§ Activities
1. Decide whether each statement agrees with the passage on private-sector credit in Bangladesh. Answer yes or no for each, and quote the words of the passage that decide it.
(a) Bangladesh Bank data on private-sector credit growth are available since 2003.
(b) Private-sector credit growth fell to 4.72 percent by the end of March.
(c) The economy is described as largely state-led.
2. According to the passage on private-sector credit in Bangladesh, how large is the country's economy?
3. Extend the passage on private-sector credit in Bangladesh, beginning after its final sentence.

§ Document section
☆ ☆ ☆

Such  ebb tide in investment credits is attributed to banks becoming more cautious amid higher non-performing loan (NPL) regime and private borrowers losing their credit appetite due to multiple anti-business factors, including energy crisis, higher lending costs, exchange-rate shocks, and existing taxation policy which is deemed not investment-friendly.

Data from Bangladesh Bank (BB) on private-sector credit growth, available since 2003, show that the growth has never dropped this low, even during previous financial shocks.

According to the central bank, the private-sector credit growth plummeted to 4.72 per cent by end of March last -- the lowest in the history of Bangladesh. The previous lowest growth recorded in the previous month of February 2026.

In fact, growth in private-sector credits has hovered around single digits since August 2024, reflecting prolonged sluggishness in the $460-billion economy, which is largely private-sector-led.

☆ ☆ ☆

§ Information supplied
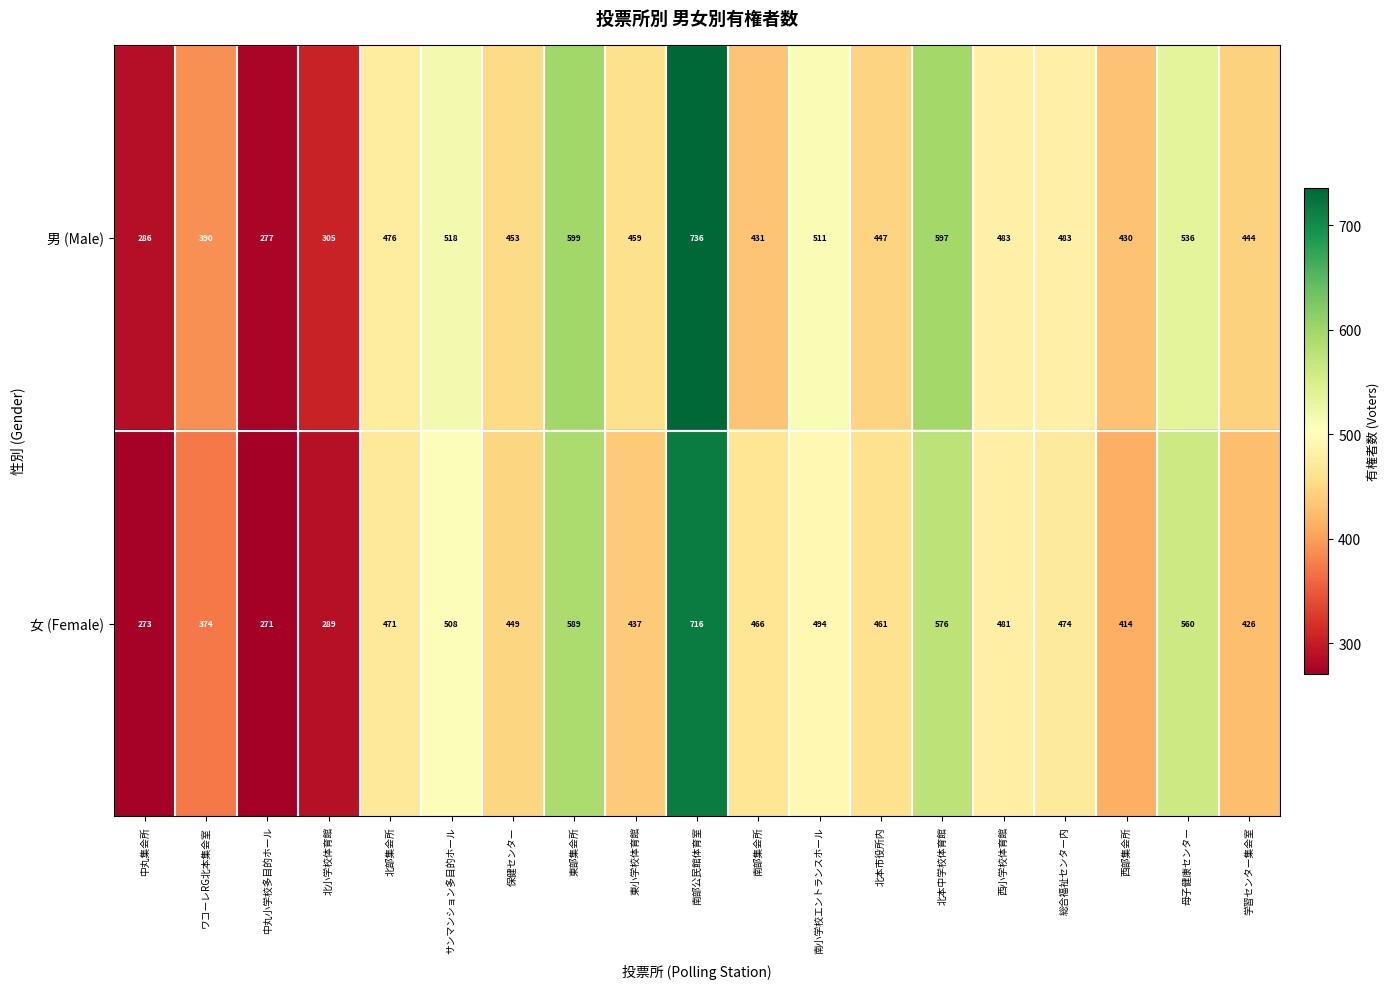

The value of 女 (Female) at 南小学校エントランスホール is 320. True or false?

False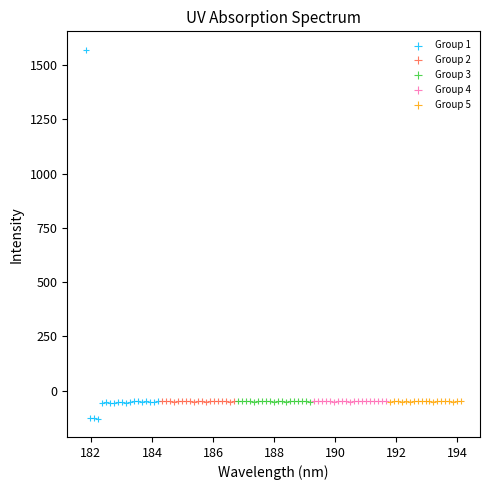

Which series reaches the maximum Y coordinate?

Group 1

☆ ☆ ☆

§ Solved problems
1.
(a) Yes: "available since 2003"
(b) Yes: "plummeted to 4.72 per cent by end of March last"
(c) No: "which is largely private-sector-led"

2. It is a $460-billion economy.

3.
Seeking anonymity, a BB official says the central bank continues its contractionary monetary policy stance (MPS) with the policy rate kept at 10 per cent as part of inflation-control measures, despite criticism from business circles.

"The higher lending rate, energy crisis and external shocks steaming from the crisis in the Middle East are major reasons behind the plummeting credit demand," the official adds.

He mentions that the half-yearly MPS projection for private-sector credit growth up to June next is 8.50 per cent, but the current growth remains below this target. However, growth could pick up in the last quarter of FY'26.

President of Bangladesh Knitwear Manufacturers and Exporters Association (BKMEA) Mohammad Hatem says entrepreneurs have been battling hard to survive on the market under these prevailing extreme business and investment climate.

He lists multiple factors like ongoing prolonged energy crisis, higher borrowing costs and "anti-business taxation policy" that make survival of the businesspeople difficult.

"Under such circumstances, who dares to think of business expansion? I don't know how the growth (4.72 per cent) has happened and who are the borrowers? Will they be able to repay the loans? I have enough doubt," he says.         

Managing Director and Chief Executive Officer of Mutual Trust Bank (MTB) PLC Syed Mahbubur  Rahman says the volume of opening LCs (letter of credits) has dropped significantly in recent times because of persisting prolonged economic sluggishness.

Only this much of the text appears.